If it helps anyone, here is my code for when you do not have the .tif histology image and only have the png histology image, eg tissue_hires_image.png from SpaceRanger, and want to run SpaGCN. This issue was made in #7 and #31 but I had to write this code myself.

Basically, you need to use the scale factor in scalefactors_json.json to scale down the pixel coordinates.
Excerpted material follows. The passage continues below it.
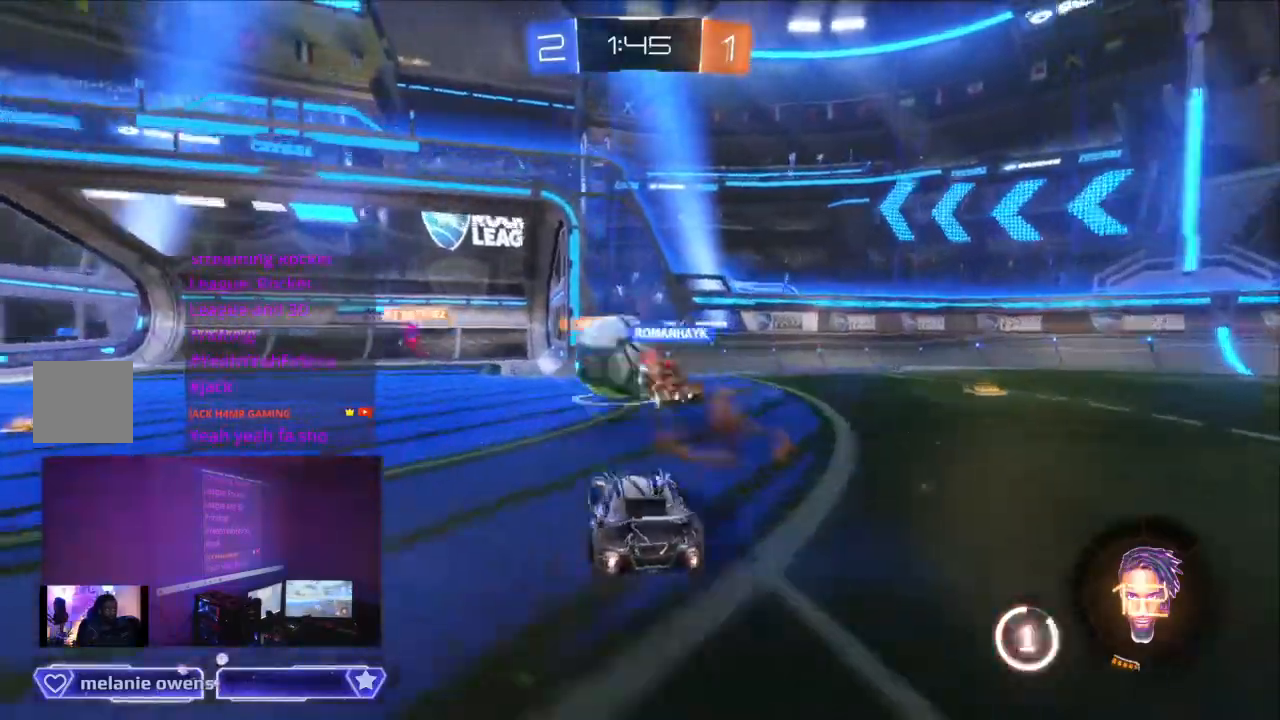
{"dt_ms": 500, "buttons": [], "left_stick": "center", "right_stick": "center"}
Specifically I created x_pixel and y_pixel using

scale=float( pd.read_json(f'path/to/scalefactors_json.json',orient='index').loc['tissue_hires_scalef'] )
x_pixel=np.array(adata.obs['x_pixel'] * scale).astype(int)
y_pixel=np.array(adata.obs['y_pixel'] * scale).astype(int)

Then when testing whether the coordinates worked, I multiplied the 20 by the scaling factor scale, i.e.

#Set coordinates
x_array=adata.obs["x_array"].tolist()
y_array=adata.obs["y_array"].tolist()
x_pixel=x_pixel_new.tolist()
y_pixel=y_pixel_new.tolist()

#Test coordinates on the image
img_new=img.copy()
for i in range(len(x_pixel)):
    x=x_pixel[i]
    y=y_pixel[i]
    img_new[int(x-20*scale):int(x+20*scale), int(y-20*scale):int(y+20*scale),:]=0

cv2.imwrite('map.jpg', img_new)

To create the adjacency matrix, you need to multiply b by scale:

#Calculate adjacent matrix
s=1
b=49*scale
adj=spg.calculate_adj_matrix(x=x_array,y=y_array, x_pixel=x_pixel, y_pixel=y_pixel, image=img, beta=b, alpha=s, histology=True)
#If histlogy image is not available, SpaGCN can calculate the adjacent matrix using the fnction below
#adj=calculate_adj_matrix(x=x_pixel,y=y_pixel, histology=False)
np.savetxt('spagcn_adj.csv', adj, delimiter=',')

The rest of the code is the same. Hope this helps someone.